ENUNCIADO DE LA TAREA: Reproduzca sin cambios el pasaje del texto sobre la cumbre de La Habana que empieza con las palabras "La actual reunión" y concluye con "también resulta interesante.".

TEXTO DEL EJERCICIO:
La actual reunión de La Habana, como aquellas que la precedieron, no arrojará resultados fecundos ni producirá grandes definiciones, pero, de todas maneras, se antoja útil y pertinente. Lo es por dos tipos de razones, unas válidas para todas las conferencias de jefes de Estado de cualquier región y otras específicamente relacionadas con la actual situación latinoamericana. Los presidentes del hemisferio aprenden mucho los unos de los otros, y aunque el intercambio de opiniones con la península Ibérica no es necesariamente decisivo, también resulta interesante.
Cierto que muchos de los participantes se repiten; la longevidad política de los gobernantes democráticos del conjunto de países representados, sin alcanzar las de las dictaduras pasadas y presentes, es considerable, y ello le resta pertinencia al factor "oportunidad de conocerse" como justificación de las cumbres. Pero quizás incluso las repetidas comparecencias de Carlos Menem, Alberto Fujimori, Fernando Henrique Cardoso y del propio Fidel Castro son importantes. Junto con la del rey Juan Carlos, su experiencia, sabiduría acumulada y vocación de poder, al ser compartidas con sus colegas regionales, pasan a formar parte del acervo político de mandatarios siempre carentes de instrumentos suficientes para gobernar. Las reuniones en la cumbre tal vez no contribuyen a diseñar y poner en práctica políticas comunes, pero facilitan la generación de bases informativas y de enfoques comunes. Y no es poco.
Pero los cónclaves sirven sobre todo por otro motivo, vinculado muy particularmente a la nueva fragmentación latinoamericana. Jamás existió la amplia comunidad de intereses, metas y puntos de partida que en ocasiones se esgrime para hablar con grandilocuencia de la vasta "América Latina", pero hoy más que nunca la región se atomiza, al conformarse paulatinamente varias nuevas divisiones del subcontinente que actúan como fuerzas centrífugas y alejan a unas naciones latinoamericanas de otras.
Así, México, Centroamérica y el Caribe poseen actualmente una relación con EE UU, para bien o para mal, que los distingue radicalmente de los demás países: la enorme concentración norteamericana del comercio y de los flujos financieros y el tema migratorio sencillamente no son asimilables al resto de América Latina. Pero tampoco lo son los rasgos propios de la integración económica y de la convergencia política del Cono Sur, tanto por los crecientes paralelismos de comportamiento político electoral como por el peso creciente de Mercosur.

INFORMACIÓN:
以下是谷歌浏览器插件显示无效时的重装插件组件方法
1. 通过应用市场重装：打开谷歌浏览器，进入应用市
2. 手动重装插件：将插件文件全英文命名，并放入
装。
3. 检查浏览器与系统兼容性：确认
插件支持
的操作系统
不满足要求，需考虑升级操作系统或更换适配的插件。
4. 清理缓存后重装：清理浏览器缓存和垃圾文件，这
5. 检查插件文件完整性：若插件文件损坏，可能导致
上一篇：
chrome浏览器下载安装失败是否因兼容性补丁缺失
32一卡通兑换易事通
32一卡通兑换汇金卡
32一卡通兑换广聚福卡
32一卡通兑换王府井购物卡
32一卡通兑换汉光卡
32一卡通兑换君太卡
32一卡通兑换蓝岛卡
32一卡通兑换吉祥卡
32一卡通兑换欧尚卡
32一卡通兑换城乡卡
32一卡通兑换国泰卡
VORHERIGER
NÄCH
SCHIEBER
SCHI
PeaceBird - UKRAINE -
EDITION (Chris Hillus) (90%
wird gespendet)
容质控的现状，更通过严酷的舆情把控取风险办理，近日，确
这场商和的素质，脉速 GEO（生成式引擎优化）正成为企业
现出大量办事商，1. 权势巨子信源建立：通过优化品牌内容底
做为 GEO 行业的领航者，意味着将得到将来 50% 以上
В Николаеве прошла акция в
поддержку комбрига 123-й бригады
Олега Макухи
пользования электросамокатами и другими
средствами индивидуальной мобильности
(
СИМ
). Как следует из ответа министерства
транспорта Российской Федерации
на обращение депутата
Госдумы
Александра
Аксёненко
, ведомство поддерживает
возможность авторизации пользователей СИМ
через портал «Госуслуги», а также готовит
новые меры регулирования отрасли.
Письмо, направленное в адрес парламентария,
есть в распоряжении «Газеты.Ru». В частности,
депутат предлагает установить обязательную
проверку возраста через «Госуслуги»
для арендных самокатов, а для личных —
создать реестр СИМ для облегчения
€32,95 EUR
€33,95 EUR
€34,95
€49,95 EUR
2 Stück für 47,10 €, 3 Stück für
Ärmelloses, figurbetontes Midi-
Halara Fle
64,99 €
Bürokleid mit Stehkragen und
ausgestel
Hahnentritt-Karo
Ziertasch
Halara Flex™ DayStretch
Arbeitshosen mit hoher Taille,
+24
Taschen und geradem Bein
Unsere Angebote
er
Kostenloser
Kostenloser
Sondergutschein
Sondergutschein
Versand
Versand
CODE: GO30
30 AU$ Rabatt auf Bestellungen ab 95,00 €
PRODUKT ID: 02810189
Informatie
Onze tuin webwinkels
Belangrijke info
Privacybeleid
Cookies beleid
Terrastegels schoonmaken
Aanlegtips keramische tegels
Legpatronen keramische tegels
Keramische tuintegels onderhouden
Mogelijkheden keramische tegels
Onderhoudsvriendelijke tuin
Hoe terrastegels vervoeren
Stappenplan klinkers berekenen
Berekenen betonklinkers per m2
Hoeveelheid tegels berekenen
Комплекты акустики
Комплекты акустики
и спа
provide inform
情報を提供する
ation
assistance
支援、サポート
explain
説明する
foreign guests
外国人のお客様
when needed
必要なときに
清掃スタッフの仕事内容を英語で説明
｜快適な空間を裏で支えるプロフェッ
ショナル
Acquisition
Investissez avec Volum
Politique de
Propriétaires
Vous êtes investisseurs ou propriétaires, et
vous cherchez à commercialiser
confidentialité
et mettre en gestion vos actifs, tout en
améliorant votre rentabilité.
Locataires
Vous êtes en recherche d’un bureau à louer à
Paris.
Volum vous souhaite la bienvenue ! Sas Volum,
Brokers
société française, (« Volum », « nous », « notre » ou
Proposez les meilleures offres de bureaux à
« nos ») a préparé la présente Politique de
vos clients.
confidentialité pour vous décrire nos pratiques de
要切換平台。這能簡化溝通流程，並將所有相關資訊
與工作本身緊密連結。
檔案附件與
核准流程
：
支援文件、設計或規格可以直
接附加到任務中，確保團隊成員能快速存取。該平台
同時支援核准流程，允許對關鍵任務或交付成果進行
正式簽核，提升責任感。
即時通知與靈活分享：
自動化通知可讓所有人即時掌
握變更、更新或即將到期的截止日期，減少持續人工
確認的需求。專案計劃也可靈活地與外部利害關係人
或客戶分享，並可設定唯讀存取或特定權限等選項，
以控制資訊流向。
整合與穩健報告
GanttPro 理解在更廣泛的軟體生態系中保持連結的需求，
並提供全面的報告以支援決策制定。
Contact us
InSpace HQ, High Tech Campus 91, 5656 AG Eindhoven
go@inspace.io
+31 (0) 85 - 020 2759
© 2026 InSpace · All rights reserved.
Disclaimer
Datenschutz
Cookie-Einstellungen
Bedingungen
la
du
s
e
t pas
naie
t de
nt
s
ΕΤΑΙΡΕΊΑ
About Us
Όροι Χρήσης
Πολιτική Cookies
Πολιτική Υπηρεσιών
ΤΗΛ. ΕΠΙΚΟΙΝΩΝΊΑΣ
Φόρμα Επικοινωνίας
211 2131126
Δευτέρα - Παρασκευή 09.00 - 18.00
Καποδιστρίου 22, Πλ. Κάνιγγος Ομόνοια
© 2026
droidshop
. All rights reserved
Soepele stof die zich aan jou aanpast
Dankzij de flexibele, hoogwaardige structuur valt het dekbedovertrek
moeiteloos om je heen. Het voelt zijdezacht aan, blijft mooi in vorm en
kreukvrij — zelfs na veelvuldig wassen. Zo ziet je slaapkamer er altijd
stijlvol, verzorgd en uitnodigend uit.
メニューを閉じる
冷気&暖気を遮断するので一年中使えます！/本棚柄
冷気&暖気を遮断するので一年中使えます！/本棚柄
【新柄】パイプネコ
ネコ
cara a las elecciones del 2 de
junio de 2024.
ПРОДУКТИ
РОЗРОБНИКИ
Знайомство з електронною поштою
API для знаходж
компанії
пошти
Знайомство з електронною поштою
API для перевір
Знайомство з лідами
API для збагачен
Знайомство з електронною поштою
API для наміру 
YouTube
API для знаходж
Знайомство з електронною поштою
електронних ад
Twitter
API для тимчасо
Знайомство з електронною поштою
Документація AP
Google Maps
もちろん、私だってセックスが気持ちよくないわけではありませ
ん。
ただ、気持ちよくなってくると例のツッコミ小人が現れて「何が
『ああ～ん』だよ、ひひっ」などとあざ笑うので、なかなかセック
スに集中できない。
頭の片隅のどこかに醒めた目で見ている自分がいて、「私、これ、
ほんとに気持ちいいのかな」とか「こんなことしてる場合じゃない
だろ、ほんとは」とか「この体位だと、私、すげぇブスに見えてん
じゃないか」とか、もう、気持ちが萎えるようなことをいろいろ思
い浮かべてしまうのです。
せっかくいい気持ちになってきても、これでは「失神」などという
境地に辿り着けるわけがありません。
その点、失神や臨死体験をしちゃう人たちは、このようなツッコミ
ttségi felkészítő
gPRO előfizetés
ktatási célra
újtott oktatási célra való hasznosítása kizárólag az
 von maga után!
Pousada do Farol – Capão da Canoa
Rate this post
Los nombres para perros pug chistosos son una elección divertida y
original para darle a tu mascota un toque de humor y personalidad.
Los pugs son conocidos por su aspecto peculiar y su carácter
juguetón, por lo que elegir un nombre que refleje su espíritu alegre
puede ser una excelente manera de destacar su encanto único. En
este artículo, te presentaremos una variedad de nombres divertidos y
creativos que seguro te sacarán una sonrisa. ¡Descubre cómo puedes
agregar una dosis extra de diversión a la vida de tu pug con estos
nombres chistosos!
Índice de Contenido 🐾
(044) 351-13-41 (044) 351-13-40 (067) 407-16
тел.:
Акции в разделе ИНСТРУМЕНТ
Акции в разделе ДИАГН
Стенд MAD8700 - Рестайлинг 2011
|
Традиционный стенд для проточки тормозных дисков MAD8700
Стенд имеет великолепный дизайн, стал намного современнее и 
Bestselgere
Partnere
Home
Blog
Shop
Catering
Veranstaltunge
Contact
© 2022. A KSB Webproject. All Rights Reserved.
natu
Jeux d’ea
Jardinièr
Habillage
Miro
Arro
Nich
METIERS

EJERCICIO RESUELTO:
La actual reunión de La Habana, como aquellas que la precedieron, no arrojará resultados fecundos ni producirá grandes definiciones, pero, de todas maneras, se antoja útil y pertinente. Lo es por dos tipos de razones, unas válidas para todas las conferencias de jefes de Estado de cualquier región y otras específicamente relacionadas con la actual situación latinoamericana. Los presidentes del hemisferio aprenden mucho los unos de los otros, y aunque el intercambio de opiniones con la península Ibérica no es necesariamente decisivo, también resulta interesante.